Beruhigend ist aber auf jeden Fall die Tatsache, dass das amerikanische Militär noch immer das Beste der Welt ist und uns in globalen Notsituationen immer wieder „den Arsch retten“ wird. Die haben es echt drauf und ein normalsterblicher Bürger kann eben nur davon träumen, jemals so heldenhaft sein zu können, wie diese Jungs. Nur Jungs? Naja, bei der Air Force scheinen die ja sogar harte Mädchen dabei zu haben, die einzige Dame darf dann auch gleich kräftig mitmischen im Kampf, nicht dass sich die Feministinnen bei diesem politisch korrekten PG 13 Erlebnis über irgendetwas aufregen können. Ja, dieses kinotaugliche Rating entspricht angeblich den Vorstellungen des Regisseurs, da zu brutale Details der angestrebten Spannungskurve geschadet hätten. Hm, dann ist dies ein zahmer harter Film sozusagen.

Jetzt hätt ich doch glatt die positiven Eindrücke vergessen. Da wären erstens die Schauspieler allen voran Aaron Eckhart. Er ist wirklich gut, verleiht seiner Rolle trotz der kitschigen Szenen Authentizität und ist daher einer der weingen Figuren im Film, die lebendig wirken und dessen Tod für den Zuschauer somit nicht egal wäre. Michelle Rodriguez ist ja in Hollywood längst schon der Prototyp fürt eine harte und toughe Amazone geworden, die sich in der rauen Männerwelt mit Leichtigkeit behaupten kann. Hier ist sie wieder voll in ihrem Element und darf ausnahmsweise sogar auch mal überleben. Die restlichen Darsteller(innen) machen alle ihre Sache toll, es gibt aber keinen bestimmten, dessen Performance ich extra herausheben möchte.

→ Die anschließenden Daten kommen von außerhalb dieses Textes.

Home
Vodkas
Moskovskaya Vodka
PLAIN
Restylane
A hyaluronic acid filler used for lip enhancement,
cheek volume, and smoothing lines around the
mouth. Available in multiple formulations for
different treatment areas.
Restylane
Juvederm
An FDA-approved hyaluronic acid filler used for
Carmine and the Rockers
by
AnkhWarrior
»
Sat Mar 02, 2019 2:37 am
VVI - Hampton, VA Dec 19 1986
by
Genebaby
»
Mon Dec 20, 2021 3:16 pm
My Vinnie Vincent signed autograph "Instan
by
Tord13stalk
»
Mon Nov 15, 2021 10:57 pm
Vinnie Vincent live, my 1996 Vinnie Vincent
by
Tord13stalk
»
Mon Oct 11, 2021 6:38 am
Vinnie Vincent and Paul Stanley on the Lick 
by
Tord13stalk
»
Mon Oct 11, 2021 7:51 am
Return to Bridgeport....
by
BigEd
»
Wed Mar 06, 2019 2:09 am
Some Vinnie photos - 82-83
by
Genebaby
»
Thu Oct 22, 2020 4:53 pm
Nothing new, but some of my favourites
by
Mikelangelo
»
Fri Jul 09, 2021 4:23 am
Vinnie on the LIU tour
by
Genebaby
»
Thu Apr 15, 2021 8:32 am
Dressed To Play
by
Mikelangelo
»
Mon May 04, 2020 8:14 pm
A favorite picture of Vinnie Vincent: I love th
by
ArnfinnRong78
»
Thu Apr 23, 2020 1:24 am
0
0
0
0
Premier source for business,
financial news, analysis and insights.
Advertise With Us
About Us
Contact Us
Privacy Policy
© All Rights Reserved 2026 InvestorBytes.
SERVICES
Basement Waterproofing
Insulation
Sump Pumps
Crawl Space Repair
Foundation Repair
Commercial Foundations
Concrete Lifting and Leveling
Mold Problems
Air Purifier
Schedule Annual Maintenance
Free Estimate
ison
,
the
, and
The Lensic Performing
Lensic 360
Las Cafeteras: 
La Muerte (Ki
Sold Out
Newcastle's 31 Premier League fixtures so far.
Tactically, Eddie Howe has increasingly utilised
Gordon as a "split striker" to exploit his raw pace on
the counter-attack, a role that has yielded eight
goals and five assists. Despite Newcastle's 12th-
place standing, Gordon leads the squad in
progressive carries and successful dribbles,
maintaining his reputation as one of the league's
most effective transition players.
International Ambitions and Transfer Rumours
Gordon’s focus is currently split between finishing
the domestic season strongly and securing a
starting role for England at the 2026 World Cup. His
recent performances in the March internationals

Die Feuergefechte – auch wenn sie mit der Zeit einen etwas repitativ wirkenden Eindruck hinterlassen – kommen dynamisch und wuchtig daher, die von mir nicht gerade heiß geliebte Wackelkamera ist für diesen Effekt sogar von Vorteil. Außerdem wird die Rüttelei nie übertrieben und man behält den Überblick, fühlt sich aber auch gleichzeitig als wäre man mitten im Geschehen. Überhaupt wurde das ganze Ausmaß einer weltweiten Invasion ganz gut eingefangen, auch wenn der Großteil der Handlung nur von einer kleinen Militärtruppe und deren Rettungsversuch von ein paar übergebliebenen Zivilisten handelt.

Die CGI-Effekte sind ziemlich gut geworden, kommen aber glücklicherweise eh nicht übermäßig zum Einsatz, die Aliens sind nett designed aber insgesamt nicht sonderlich kreativ geraten. Beeindruckend sind die Kulissen, die gesprengten Autowracks, die Hochhausruinen und verwüsteten Straßen gepflastert mit Leichen der unschuldigen Opfer. Atmosphärisch dicht und sehr realistisch gestaltet kann ich da nur sagen.

Insgesamt ist dies ein Film voll mit Militärklischees, Kitschsequenzen und sich wiederholenden Kampfszenarien, denen tolle Darsteller, eine intensive Grundstimmung und den Zuseher in das Geschehen hineinziehende Actionszenen gegenüberstehen. In seiner Wirkung spannend und lähmend zugleich kann ich den Film daher nicht klar empfehlen, davor zu warnen wäre aber auch ziemlich übertrieben. Es gibt zwar eindeutig bessere Kriegs- und Alienfilme, doch enttäuscht wird man hier auch nicht wirklich aus dem Kinosaal kommen (eher erschlagen bzw. erschossen oder gesprengt).

World Invasion: Battle Los Angeles bekommt von mir 7/10 für den Überlebenskampf leben und sterbende Empfehlungspunkte.